C’est Judas qui eut l’idée du précurseur et peut-être qu’en cette occasion il changea le destin du monde, car Jean eut la perception d’une lueur autour de son disciple pendant que celui-ci parlait.
- Le Messie viendra racheter le péché du monde. Si tu ne veux pas être celui-là, nous en trouverons un autre. Il est dit que le Messie sera précédé par le précurseur qui naîtra six mois avant lui et qui annoncera sa venue. C’est le précurseur qui le reconnaîtra et qui le désignera comme l’agneau de Dieu. Jean, les gens te croiront si tu reconnais comme le fils de Dieu celui que l’on te désignera. Fais-le et tu retrouveras la paix de l’âme, nous te serons à jamais reconnaissants. L’histoire ne l’oubliera pas.

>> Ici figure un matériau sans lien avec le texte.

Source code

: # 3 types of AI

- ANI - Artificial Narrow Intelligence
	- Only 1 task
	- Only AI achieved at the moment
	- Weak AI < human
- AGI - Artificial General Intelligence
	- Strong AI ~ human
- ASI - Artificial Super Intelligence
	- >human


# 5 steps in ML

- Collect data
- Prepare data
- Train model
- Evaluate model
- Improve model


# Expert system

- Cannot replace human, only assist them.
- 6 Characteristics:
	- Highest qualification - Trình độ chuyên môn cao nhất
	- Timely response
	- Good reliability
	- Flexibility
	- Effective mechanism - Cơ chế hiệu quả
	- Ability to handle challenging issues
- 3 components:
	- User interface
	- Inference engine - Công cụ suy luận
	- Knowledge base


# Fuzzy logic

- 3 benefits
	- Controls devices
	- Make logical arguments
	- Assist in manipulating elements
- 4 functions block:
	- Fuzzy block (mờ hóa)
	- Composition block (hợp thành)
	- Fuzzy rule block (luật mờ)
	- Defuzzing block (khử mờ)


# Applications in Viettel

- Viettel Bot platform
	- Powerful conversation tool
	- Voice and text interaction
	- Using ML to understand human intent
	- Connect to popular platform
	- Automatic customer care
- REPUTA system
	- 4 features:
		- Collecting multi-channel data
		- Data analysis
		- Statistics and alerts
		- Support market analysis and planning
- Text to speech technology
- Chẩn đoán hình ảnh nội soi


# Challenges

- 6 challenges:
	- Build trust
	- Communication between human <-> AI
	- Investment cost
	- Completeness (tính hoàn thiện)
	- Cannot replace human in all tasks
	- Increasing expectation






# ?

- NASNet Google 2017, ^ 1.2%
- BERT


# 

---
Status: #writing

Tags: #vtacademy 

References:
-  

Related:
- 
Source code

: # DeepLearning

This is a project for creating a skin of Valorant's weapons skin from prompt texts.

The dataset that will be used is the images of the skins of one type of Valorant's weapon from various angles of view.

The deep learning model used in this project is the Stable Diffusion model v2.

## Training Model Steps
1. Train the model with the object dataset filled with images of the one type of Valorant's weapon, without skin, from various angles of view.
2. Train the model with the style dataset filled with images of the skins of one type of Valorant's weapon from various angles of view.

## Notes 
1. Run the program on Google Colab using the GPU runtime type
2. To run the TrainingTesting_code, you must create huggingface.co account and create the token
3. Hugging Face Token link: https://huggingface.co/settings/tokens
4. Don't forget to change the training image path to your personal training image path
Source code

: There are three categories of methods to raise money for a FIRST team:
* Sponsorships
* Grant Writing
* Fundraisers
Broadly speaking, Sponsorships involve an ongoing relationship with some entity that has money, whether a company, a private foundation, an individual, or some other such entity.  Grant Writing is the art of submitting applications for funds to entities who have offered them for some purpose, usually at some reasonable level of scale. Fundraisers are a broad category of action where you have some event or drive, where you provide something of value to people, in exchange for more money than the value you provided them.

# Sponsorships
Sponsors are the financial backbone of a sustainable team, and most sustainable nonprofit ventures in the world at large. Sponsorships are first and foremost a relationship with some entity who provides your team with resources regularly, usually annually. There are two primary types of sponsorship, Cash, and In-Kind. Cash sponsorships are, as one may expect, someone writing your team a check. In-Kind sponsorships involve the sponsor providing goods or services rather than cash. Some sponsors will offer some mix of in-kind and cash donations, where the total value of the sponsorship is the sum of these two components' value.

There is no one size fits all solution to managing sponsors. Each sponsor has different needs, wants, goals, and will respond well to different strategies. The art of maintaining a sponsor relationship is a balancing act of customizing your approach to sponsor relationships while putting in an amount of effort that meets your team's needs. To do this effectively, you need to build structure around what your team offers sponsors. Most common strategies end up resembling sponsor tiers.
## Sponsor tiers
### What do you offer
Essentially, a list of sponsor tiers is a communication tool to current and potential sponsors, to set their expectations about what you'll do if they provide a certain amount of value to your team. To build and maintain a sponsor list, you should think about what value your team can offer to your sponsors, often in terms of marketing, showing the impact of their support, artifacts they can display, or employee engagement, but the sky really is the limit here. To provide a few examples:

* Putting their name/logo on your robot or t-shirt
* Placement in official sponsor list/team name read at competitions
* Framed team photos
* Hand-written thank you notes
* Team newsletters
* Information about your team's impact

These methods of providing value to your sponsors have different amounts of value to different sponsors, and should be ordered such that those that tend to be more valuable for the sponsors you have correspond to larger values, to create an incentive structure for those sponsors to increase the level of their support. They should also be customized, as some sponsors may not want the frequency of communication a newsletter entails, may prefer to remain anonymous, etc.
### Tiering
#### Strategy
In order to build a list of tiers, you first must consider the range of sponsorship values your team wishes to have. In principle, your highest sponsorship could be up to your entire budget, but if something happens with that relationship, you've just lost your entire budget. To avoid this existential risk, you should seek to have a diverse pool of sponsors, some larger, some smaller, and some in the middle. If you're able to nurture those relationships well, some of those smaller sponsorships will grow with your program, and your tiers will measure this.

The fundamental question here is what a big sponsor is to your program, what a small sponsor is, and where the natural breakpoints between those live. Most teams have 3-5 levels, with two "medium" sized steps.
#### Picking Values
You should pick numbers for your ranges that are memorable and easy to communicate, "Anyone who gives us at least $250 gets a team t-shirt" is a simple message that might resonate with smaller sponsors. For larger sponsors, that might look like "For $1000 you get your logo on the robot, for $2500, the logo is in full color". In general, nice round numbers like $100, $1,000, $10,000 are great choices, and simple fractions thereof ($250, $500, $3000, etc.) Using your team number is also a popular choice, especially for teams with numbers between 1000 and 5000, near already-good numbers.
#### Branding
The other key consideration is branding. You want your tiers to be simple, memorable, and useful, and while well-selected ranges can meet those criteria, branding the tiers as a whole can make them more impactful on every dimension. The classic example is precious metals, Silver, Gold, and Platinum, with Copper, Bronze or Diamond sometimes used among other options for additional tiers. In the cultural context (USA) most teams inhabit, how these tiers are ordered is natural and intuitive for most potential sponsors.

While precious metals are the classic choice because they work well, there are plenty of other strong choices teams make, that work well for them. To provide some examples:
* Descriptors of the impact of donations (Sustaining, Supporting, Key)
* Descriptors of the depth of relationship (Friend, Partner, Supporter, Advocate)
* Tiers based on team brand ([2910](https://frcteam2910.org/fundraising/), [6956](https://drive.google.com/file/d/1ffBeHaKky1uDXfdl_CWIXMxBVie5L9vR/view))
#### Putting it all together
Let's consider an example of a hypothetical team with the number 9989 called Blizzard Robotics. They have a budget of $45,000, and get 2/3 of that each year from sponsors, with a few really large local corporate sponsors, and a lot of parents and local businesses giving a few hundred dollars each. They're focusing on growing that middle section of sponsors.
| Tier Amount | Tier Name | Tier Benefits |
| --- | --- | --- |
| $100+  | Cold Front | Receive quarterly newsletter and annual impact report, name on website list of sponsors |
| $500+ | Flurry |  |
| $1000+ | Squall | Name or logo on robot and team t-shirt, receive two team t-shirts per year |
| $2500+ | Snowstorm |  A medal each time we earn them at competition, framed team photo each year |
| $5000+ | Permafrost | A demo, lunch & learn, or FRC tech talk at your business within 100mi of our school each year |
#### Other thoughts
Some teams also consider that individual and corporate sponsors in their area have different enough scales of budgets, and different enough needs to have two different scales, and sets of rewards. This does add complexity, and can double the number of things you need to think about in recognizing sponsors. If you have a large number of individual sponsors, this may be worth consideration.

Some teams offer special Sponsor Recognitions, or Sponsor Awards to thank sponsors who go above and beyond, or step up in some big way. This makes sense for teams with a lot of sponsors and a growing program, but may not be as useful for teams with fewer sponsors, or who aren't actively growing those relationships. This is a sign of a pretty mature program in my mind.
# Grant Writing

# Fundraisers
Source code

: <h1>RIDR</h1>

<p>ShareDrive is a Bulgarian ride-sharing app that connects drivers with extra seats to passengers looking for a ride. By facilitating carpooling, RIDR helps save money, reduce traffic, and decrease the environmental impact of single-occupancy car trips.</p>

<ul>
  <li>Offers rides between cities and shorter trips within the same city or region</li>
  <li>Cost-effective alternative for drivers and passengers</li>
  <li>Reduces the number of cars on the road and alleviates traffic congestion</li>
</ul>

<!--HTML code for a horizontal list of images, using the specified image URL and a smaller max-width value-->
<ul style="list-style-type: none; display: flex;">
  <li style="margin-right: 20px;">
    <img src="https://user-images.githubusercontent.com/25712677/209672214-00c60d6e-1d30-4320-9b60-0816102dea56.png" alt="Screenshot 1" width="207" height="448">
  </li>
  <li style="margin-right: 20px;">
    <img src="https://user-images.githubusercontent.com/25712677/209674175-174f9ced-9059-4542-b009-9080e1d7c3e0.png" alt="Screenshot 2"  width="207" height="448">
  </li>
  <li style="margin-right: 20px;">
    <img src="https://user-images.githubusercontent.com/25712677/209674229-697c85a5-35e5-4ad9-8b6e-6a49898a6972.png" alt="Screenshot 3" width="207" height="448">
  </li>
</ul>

Jean s’était alors levé et avait marché sur les chemins de poussière. Pendant six jours et six nuits, il s’isola au cœur du désert, il jeûna pour clarifier son esprit. Son sommeil fut peuplé de rêves si nombreux qu’il dut les noter. Quand il revint sur les rives du Jourdain ses disciples l’attendaient anxieux et impatients de connaître sa décision.
- Judas, je serai donc ce précurseur que tu réclames, je le ferai en priant pour que ce fût l’éternel qui t’en souffla l’idée.
- C’est une grande nouvelle Jean. Jacques est revenu de Nazareth ce matin, il nous apporte lui aussi une bonne nouvelle. Un de tes cousins, le fils de Marie a accepté de nous guider. Avec lui, nous construirons une église nouvelle. Voyant ce que nous avons accompli Dieu nous accordera son pardon et renouvellera l’Alliance ancienne.
- Peut-être le fera-t-il, je le souhaite. Mais je peux te dire que tous ne seront pas unis dans son salut. Fais venir celui que je précède, et puisse le ciel pardonner ce qui sera le seul mensonge de mon existence. Judas, j’ai rêvé que les hommes se souviendront de nous.
- De moi aussi ? Précurseur.
- Particulièrement de toi Judas.
Cela faisait plus d’un an déjà, et la nouvelle s’était rependue comme un nuage de sauterelles. Des échos lui revenaient de Cana, de Tibériade, de Nazareth, de Jérusalem, partout l’on parlait de miracles et de foules en délire.
Jean avait reconnu et baptisé le sauveur, et il avait apprécié le calme qui avait suivi. Si de nouveaux fidèles avaient afflué sur les bords du Jourdain, on ne lui réclamait plus de prophéties, on ne lui parlait que de son cousin.